Now, of course, there are many, many moms and dads, sisters and brothers, aunts and uncles, cousins and grandparents who are perfectly lovely, but when one or two of them happen to be badly behaved, it can really ruin our Thanksgiving celebrations.

So, what do we do about people like this? Here in Canada, we're so polite that often, when someone is behaving badly, we'll look the other way and pretend it's not happening. On the other hand, I've also been to American Thanksgiving celebrations where the bully or the boor had free rein to behave as badly as they wanted to. I completely understand the impulse, on both sides of the border, to avoid confrontation so as not to spoil it for everyone else, but isn't the badly-behaved person already spoiling things?

I recommend trying something that I call "soft boundaries." It's a way of demonstrating your objection to the person's bad behaviour, but without creating a fuss. When you use a soft boundary, you get your point across in a way that's polite, quiet and never disruptive.

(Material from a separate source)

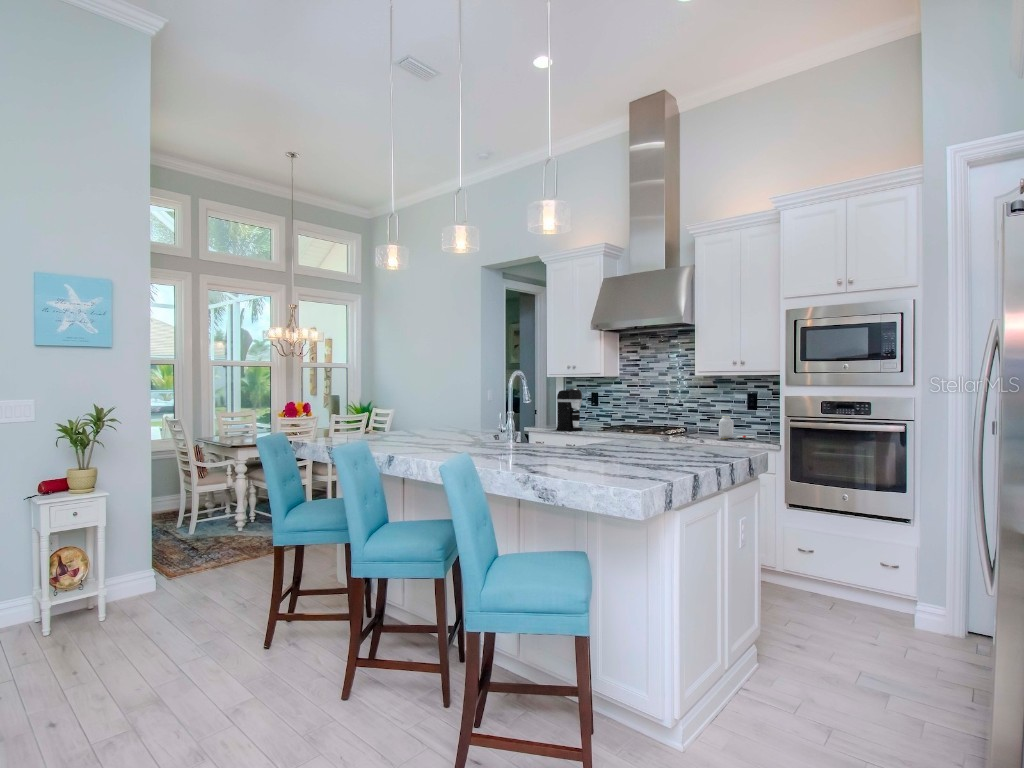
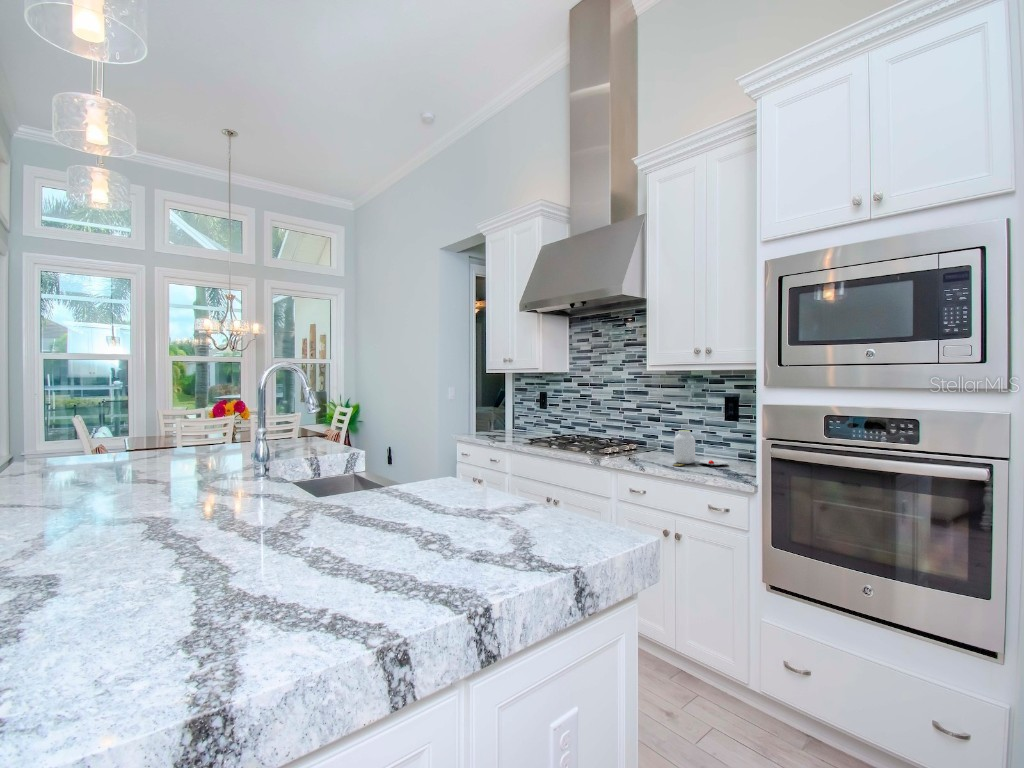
coffee maker: present [556,388,583,431] -> none [489,388,520,442]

Examples of how to use a soft boundary would be to gently remind your host to keep the wine away from auntie, steering clear of the aggressive cousin, and taking uncle aside and quietly but firmly stating that their behaviour is unacceptable and won't be tolerated.

You can put up soft boundaries by using mild jokes to deflect the barbs of your mean sister; humouring your boastful brother and saying, "Really, you don't say?" to the family know-it all. You can get up and move to another room, leaving loud-mouthed dad alone with hearing-impaired grannie; you can say, "Please, keep it friendly," when grandpa is about to tell one of his horrible jokes, and you can tell mom that you'd be happy to help, next year, if she's finding it too hard to manage dinner on her own.

There is a way to deal with the trouble-makers in the family, without getting into a noisy confrontation. However you do it, the point of the soft boundary is not to create a scene, but to let the trouble-maker know that their bad behaviour isn't OK with you, and that you're not going to sit by and be an enabler.

If you master the subtle art of the soft boundary, you can become the hero of the family; the one who saves this year's Thanksgiving dinner from becoming a real turkey.